When writing fan mail like this, feel free to let the recipient know that you are a writer, or an aspiring one. If you've published somewhere, you may try to work that in if you can. Under no circumstances, though, should you ask this person for a critique or worse, send along your manuscript and ask for a critique. This is an immediate turn-off. Famous authors receive reams of unsolicited manuscripts by would-be writers who think the authors have nothing better to do with their time than edit every manuscript that lands at their door. If you hope to learn something from an author, try making a thought provoking comment about their work, such as, "I really admire the way you fit so much description into so few words. I've tried to emulate your skill in my own writing." A statement like this lets an author know you respect him and would appreciate his help if he is inclined to give it. He will not feel as though you're trying to get something from him.

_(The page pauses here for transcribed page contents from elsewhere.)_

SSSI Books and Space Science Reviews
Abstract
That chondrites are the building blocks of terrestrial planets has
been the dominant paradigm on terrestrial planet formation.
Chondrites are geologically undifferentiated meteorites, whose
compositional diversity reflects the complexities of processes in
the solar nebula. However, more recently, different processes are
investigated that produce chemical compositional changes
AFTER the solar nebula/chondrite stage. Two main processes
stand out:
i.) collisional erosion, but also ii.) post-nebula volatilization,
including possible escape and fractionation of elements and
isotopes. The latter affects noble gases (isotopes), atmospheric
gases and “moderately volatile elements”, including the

In most cases, you will not hear back from authors you write to, especially famous ones. But from time to time you will. If you do, read more of this writer's work. Buy all her books, read them, and write back to her with more comments about what you like. Authors are people, too. They want to hear praise just as much as you do. Through doing this, you may develop a relationship with a professional author, and this author may at some point offer to take a look at your work. By all means send it along, but be prepared for a tough critique. Professional writers are used to bad reviews and rejections. They will assume that if you're serious about writing and have sought out their opinions you'll be prepared to deal with whatever they say about your work. Be prepared and you can make the most of a relationship like this if you're lucky enough to happen on one.

Show Your Work to Children

Since you're writing stories for children, look for opportunities to show your stories to children who fit into your target age group. If they are not your own children, be sure to discuss this with their parents first, and offer to show the parents your stories first. Children can be a great antidote to all the critique you may be getting from adults. Don't expect a detailed critique from a kid. The most you'll probably get is "I liked it." If he asks you if you have any more stories he can read, then know you've just received the best compliment he can give you. If you show your stories to a few children and they all seem confused by the same passage, or if they don't ask for more stories to read, you'll know you have more work to do, but more often than not you'll find kids to be pretty encouraging. They will get a kick out of the idea that a story was actually written by someone they know, and they will feel glad to know you.

The Value of Moving On

You've had your stories critiqued by your local writer's group, a famous author, or you own son and daughter. You've done your best to incorporate all the changes and address all the problems that were brought to your attention. Frankly, you're sick of working on this piece. Isn't it good enough yet? It may be. Or it may not be. If you're still a new writer, your piece may have flaws that no amount of revision and feedback will fix. If you feel you've done all you can with a story, move on. Find a place to submit it and get started on something else. You have more to gain from writing more stories than you do from spending your life trying to perfect one story. If you're not comfortable submitting it yet, keep it in storage and work on it again later when you're not so tired of it. Remember Jay Lake and the million words, and keep writing.